Comment by vidarh

1 month ago

> (there is no singular thread behind my comment. I think we probably have more in agreement than not, and its more a question of finding the precise words to declare the shapes we perceive.)

I moved this up top, because I agree, despite the length of the below:

> However, the current hype cycle has created expectations of reliability from LLMs that drive 'Automated Intelligence' styled workflows.

Because for a lot of things it works. Today. I have a setup doing mostly autonomous software development. I set direction. I don't even write specs. It's not foolproof yet by any means - that is on the edge of what is doable today. Dial it back just a little bit, and I have projects in production that are mostly AI written, that have passed through rigorous reviews from human developers.

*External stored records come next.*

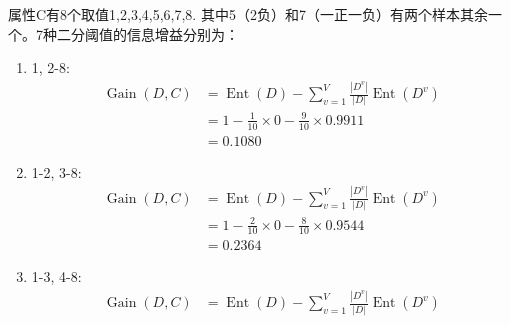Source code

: \documentclass[UTF8,a4paper,AutoFakeBold,AutoFakeSlant]{article}
\begin{document}
\subsubsection{}
属性C有8个取值1,2,3,4,5,6,7,8. 其中5（2负）和7（一正一负）有两个样本其余一个。7种二分阈值的信息增益分别为：
\begin{enumerate}
  \item 1, 2-8:
        \begin{equation*}
          \begin{aligned}
            \operatorname{Gain}(D,C) & = \operatorname{Ent}(D)-\sum_{v=1}^{V} \frac{\left|D^{v}\right|}{|D|} \operatorname{Ent}\left(D^{v}\right) \\
                                     & = 1 - \frac{1}{10}\times 0 - \frac{9}{10}\times 0.9911                                                     \\
                                     & = 0.1080
          \end{aligned}
        \end{equation*}
  \item 1-2, 3-8:
        \begin{equation*}
          \begin{aligned}
            \operatorname{Gain}(D,C) & = \operatorname{Ent}(D)-\sum_{v=1}^{V} \frac{\left|D^{v}\right|}{|D|} \operatorname{Ent}\left(D^{v}\right) \\
                                     & = 1 - \frac{2}{10}\times 0 - \frac{8}{10}\times 0.9544                                                     \\
                                     & = 0.2364
          \end{aligned}
        \end{equation*}
  \item 1-3, 4-8:
        \begin{equation*}
          \begin{aligned}
            \operatorname{Gain}(D,C) & = \operatorname{Ent}(D)-\sum_{v=1}^{V} \frac{\left|D^{v}\right|}{|D|} \operatorname{Ent}\left(D^{v}\right) \\

\end{aligned}
\end{equation*}
\end{enumerate}
\end{document}
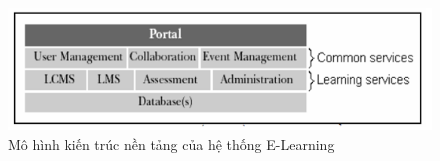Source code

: \begin{center}
	\begin{figure}[htp]
		\begin{center}
			\includegraphics[width=15cm]{Chapter2/Pictures/picture21.png}
		\end{center}
		\caption{Mô hình kiến trúc nền tảng của hệ thống E-Learning}
		\label{refpicture21}
	\end{figure}
\end{center}

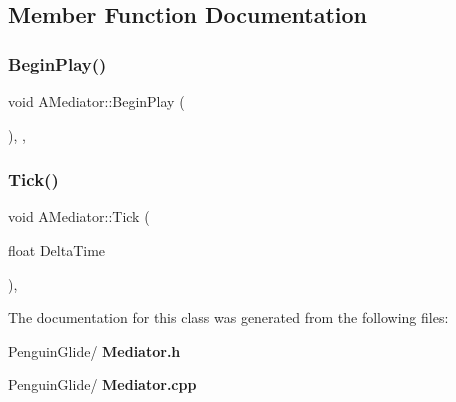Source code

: \subsection{Member Function Documentation}
\mbox{\label{class_a_mediator_a38f517caf18f995be52213027d5ddb50}} 
\subsubsection{BeginPlay()}
{\footnotesize\ttfamily void A\+Mediator\+::\+Begin\+Play (\begin{DoxyParamCaption}{ }\end{DoxyParamCaption})\hspace{0.3cm}{\ttfamily [override]}, {\ttfamily [protected]}, {\ttfamily [virtual]}}

\mbox{\label{class_a_mediator_a4ad36047076d18725da7bfdcc0fc9130}} 
\subsubsection{Tick()}
{\footnotesize\ttfamily void A\+Mediator\+::\+Tick (\begin{DoxyParamCaption}\item[{float}]{Delta\+Time }\end{DoxyParamCaption})\hspace{0.3cm}{\ttfamily [override]}, {\ttfamily [virtual]}}



The documentation for this class was generated from the following files\+:\begin{DoxyCompactItemize}
\item 
Penguin\+Glide/\textbf{ Mediator.\+h}\item 
Penguin\+Glide/\textbf{ Mediator.\+cpp}\end{DoxyCompactItemize}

The key thing is that you can't "vibecode" that. I'm sure we agree there.

There needs to be a rigorous process behind it, and I think we'll agree on that too.

Those processes are largely the same as the processes required for human developers. Only for human developers we leave a lot of that process "squishy" and under-specified.

We trust our human developers to mostly do the right thing, even though many don't, and to not need written checklists and controls, even though many do.

What is coming out of this is a start of systems that codify processes that are very much feels based with human teams. Partly because we still need to codify them for AI, but also because we can - most people wouldn't want to work in the kind of regimented environment we can enforce on AI.

Sure, there is a lot of hype from people who just want to throw random prompts at an LLM and get finished software out. That is idiocy. Even a super-intelligent future AI can't read minds.

But there are a lot of people building harnesses to wrap these LLMs in process and rigor to squeeze as much reliability as possible from them, and it turns out you can leverage human organisational knowledge to get surprisingly far in that respect.

> Because for a lot of things it works. Today. I have a setup

> There needs to be a rigorous process behind it, and I think we'll agree on that too.

I would simplify it to: “I have a setup” is the part that is doing the actual heavy lifting.

From my very unscientific survey / extensive pestering of network, the only people getting lift out of AI are people with both domain expertise/experience and familiarity with the tooling.

The types of automation I see people wanting though are fully automated customer support systems, fully automated document review - essentially white collar dark factories. (Hey thats a good term). The need is for a process that is stable, and behaves the same way every time.

It seems actual AI use cases are more like sketching - if you have enough skill you can make out the rough sketch is unbalanced and won’t resolve into a good final piece. Non experts spend far more time exploring dead ends because they don’t have the experience.

In my opinion, it’s a force multiplier for experts or stable processes, and it’s presented as Intelligence.

I feel your examples fit within these boundaries as well as the ones you have described.

  • I would agree with all of this. We could argue over whether/when there's sufficient intelligence for fully autonomous systems, but those systems will keep being tools for experts for the foreseeable future, and the question is just how small or large the autonomous components of that are, not whether or not you still need experts to wield them.